» Action item
Go through the data below and report how many lines contain "sostenibili"; the reply holds only that number.

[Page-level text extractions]
───
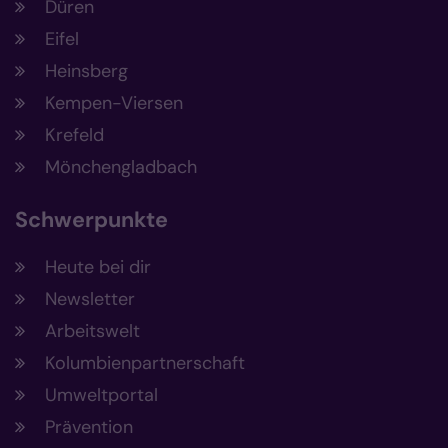
Düren
Eifel
Heinsberg
Kempen-Viersen
Krefeld
Mönchengladbach
Schwerpunkte
Heute bei dir
Newsletter
Arbeitswelt
Kolumbienpartnerschaft
Umweltportal
Prävention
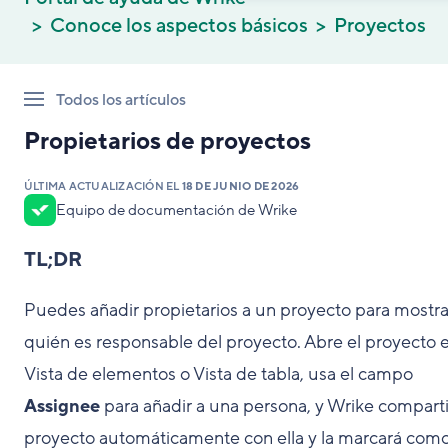
Conoce los aspectos básicos
Proyectos
Todos los artículos
Propietarios de proyectos
ÚLTIMA ACTUALIZACIÓN EL
18 DE JUNIO DE 2026
Equipo de documentación de Wrike
TL;DR
Puedes añadir propietarios a un proyecto para mostra
quién es responsable del proyecto. Abre el proyecto 
Vista de elementos o Vista de tabla, usa el campo
Assignee
para añadir a una persona, y Wrike comparti
proyecto automáticamente con ella y la marcará com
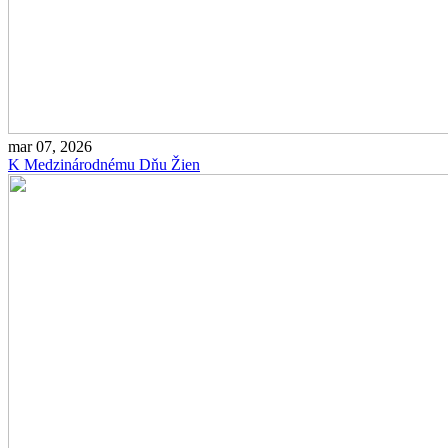
mar 07, 2026
K Medzinárodnému Dňu Žien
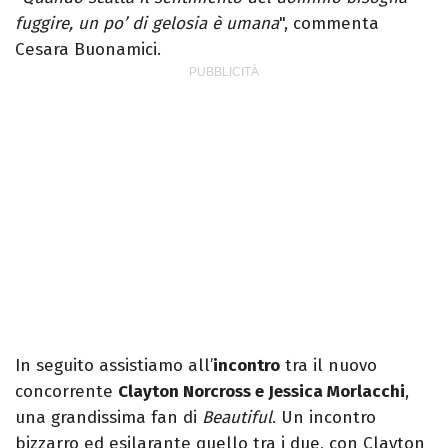
fuggire, un po’ di gelosia è umana
", commenta
Cesara Buonamici.
In seguito assistiamo all’
incontro
tra il nuovo
concorrente
Clayton Norcross e Jessica Morlacchi
,
una grandissima fan di
Beautiful
. Un incontro
bizzarro ed esilarante quello tra i due, con Clayton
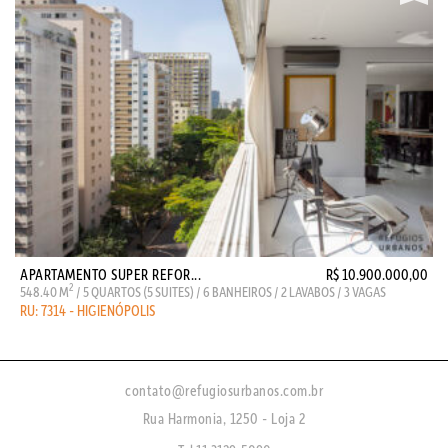
APARTAMENTO SUPER REFOR...
R$ 10.900.000,00
2
548.40 M
/ 5 QUARTOS (5 SUITES) / 6 BANHEIROS / 2 LAVABOS / 3 VAGAS
RU: 7314 - HIGIENÓPOLIS
contato@refugiosurbanos.com.br
Rua Harmonia, 1250 - Loja 2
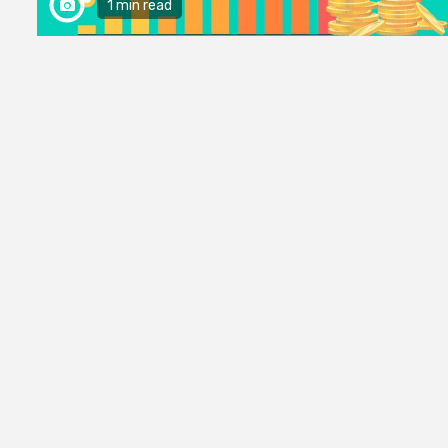
1 min read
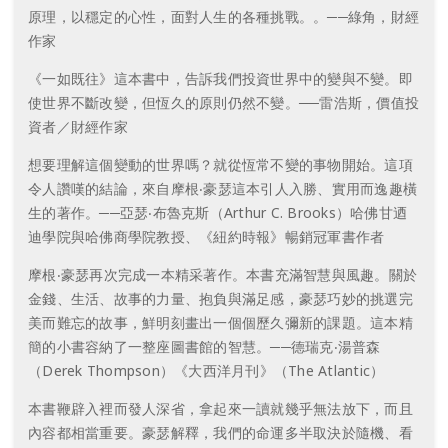
原理，以穩定的心性，面對人生的各種挑戰。。──綠角，財經
作家
《一如既往》這本書中，告訴我們投資世界中的變與不變。即
使世界不斷改變，但恆久的原則仍然不變。──雷浩斯，價值投
資者／財經作家
想要理解這個變動的世界嗎？就從恆常不變的事物開始。這項
令人讚嘆的結論，來自摩根‧豪瑟這本引人入勝、實用而逸趣橫
生的著作。──亞瑟‧布魯克斯（Arthur C. Brooks）哈佛甘迺
迪學院與哈佛商學院教授、《紐約時報》暢銷冠軍書作者
摩根‧豪瑟再次完成一本精采著作。本書充滿智慧與風趣。關於
金錢、生活、故事的力量、抱負與滿足感，豪瑟巧妙的挑選完
美而難忘的故事，鮮明刻畫出一個個歷久彌新的課題。這本精
簡的小書容納了一整座圖書館的智慧。──德瑞克‧湯普森
（Derek Thompson）《大西洋月刊》（The Atlantic）
本書鞭辟入裡而發人深省，拿起來一讀就幾乎無法放下，而且
內容都相當重要。豪瑟解釋，我們的命運多半取決於隨機、看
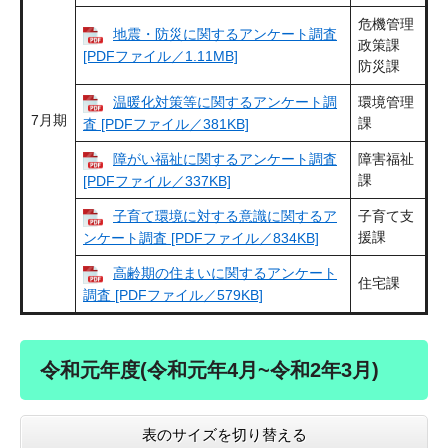
危機管理
地震・防災に関するアンケート調査
政策課
[PDFファイル／1.11MB]
防災課
温暖化対策等に関するアンケート調
環境管理
7月期
課
査 [PDFファイル／381KB]
障がい福祉に関するアンケート調査
障害福祉
課
[PDFファイル／337KB]
子育て環境に対する意識に関するア
子育て支
援課
ンケート調査 [PDFファイル／834KB]
高齢期の住まいに関するアンケート
住宅課
調査 [PDFファイル／579KB]
令和元年度(令和元年4月~令和2年3月)
表のサイズを切り替える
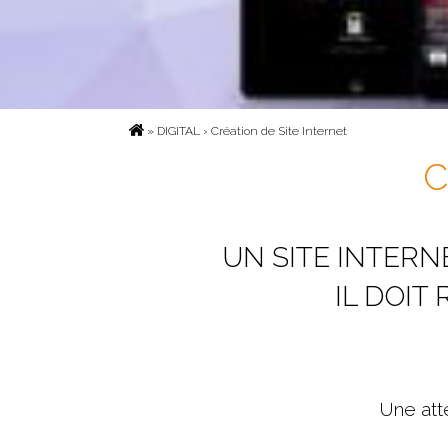
»
DIGITAL
› Création de Site Internet
C
UN SITE INTERN
IL DOIT
Une atte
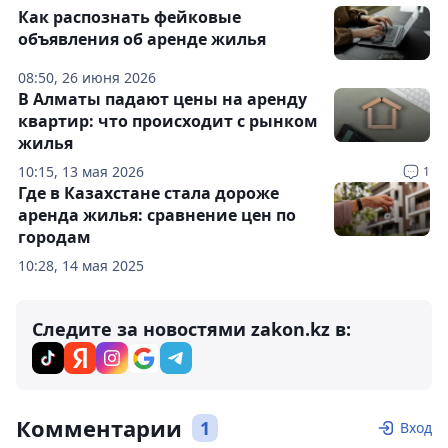
Как распознать фейковые
объявления об аренде жилья
08:50, 26 июня 2026
В Алматы падают цены на аренду
квартир: что происходит с рынком
жилья
10:15, 13 мая 2026
1
Где в Казахстане стала дороже
аренда жилья: сравнение цен по
городам
10:28, 14 мая 2025
Следите за новостями zakon.kz в:
Комментарии
1
Вход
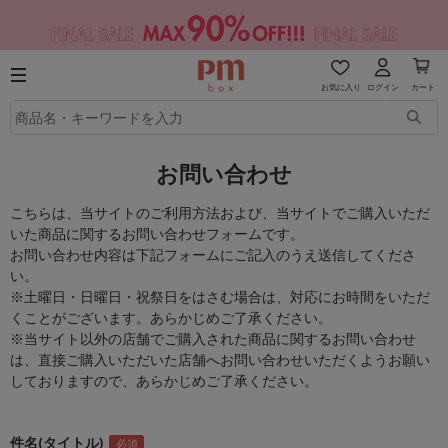
お気に入り
ログイン
カート
お問い合わせ
こちらは、当サイトのご利用方法および、当サイトでご購入いただ
いた商品に関するお問い合わせフォームです。
お問い合わせ内容は下記フォームにご記入のうえ送信してくださ
い。
※土曜日・日曜日・祝祭日をはさむ場合は、対応にお時間をいただ
くことがございます。あらかじめご了承ください。
※当サイト以外の店舗でご購入された商品に関するお問い合わせ
は、直接ご購入いただいた店舗へお問い合わせいただくようお願い
しておりますので、あらかじめご了承ください。
件名(タイトル)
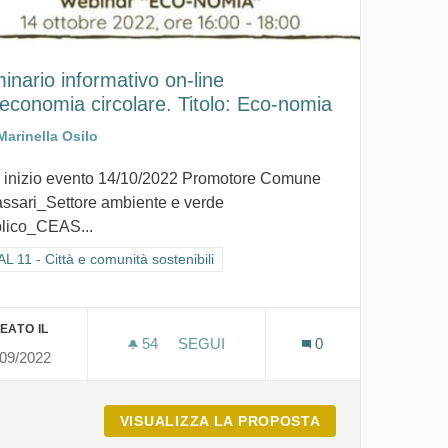
inario informativo on-line
l’economia circolare. Titolo: Eco-nomia
Marinella Osilo
 inizio evento 14/10/2022 Promotore Comune
assari_Settore ambiente e verde
lico_CEAS...
ra i risultati per categoria: GOAL 11 - Città e comunità sostenibili
L 11 - Città e comunità sostenibili
EATO IL
54
54 SOSTENITORI
SEGUI
0
/09/2022
SEMINARIO INFORMATIVO ON-LINE 
I TUVIXEDDU VIVE
VISUALIZZA LA PROPOSTA
SEMINARIO INFO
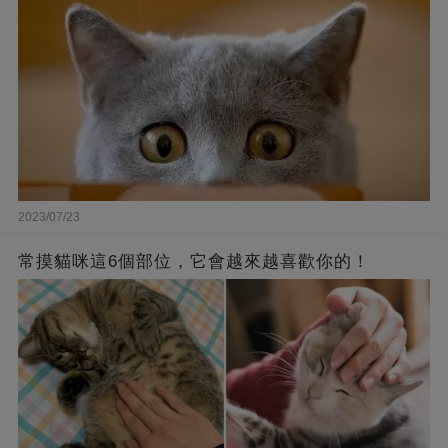
2023/07/23
常摸貓咪這6個部位，它會越來越喜歡你的！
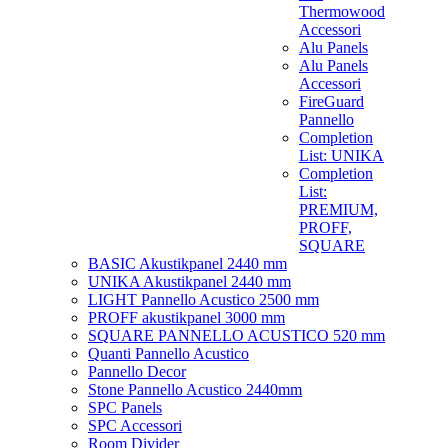
Thermowood
Accessori
Alu Panels
Alu Panels
Accessori
FireGuard
Pannello
Completion
List: UNIKA
Completion
List:
PREMIUM,
PROFF,
SQUARE
BASIC Akustikpanel 2440 mm
UNIKA Akustikpanel 2440 mm
LIGHT Pannello Acustico 2500 mm
PROFF akustikpanel 3000 mm
SQUARE PANNELLO ACUSTICO 520 mm
Quanti Pannello Acustico
Pannello Decor
Stone Pannello Acustico 2440mm
SPC Panels
SPC Accessori
Room Divider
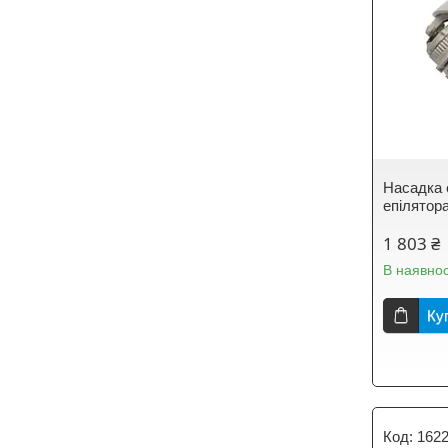
Насадка 
епілятор
1 803 ₴
В наявнос
Ку
162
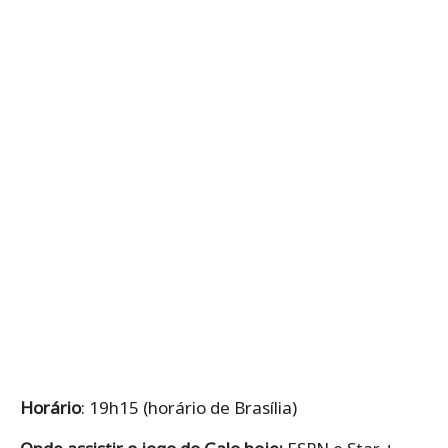
Horário
: 19h15 (horário de Brasília)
───
» Your solution
2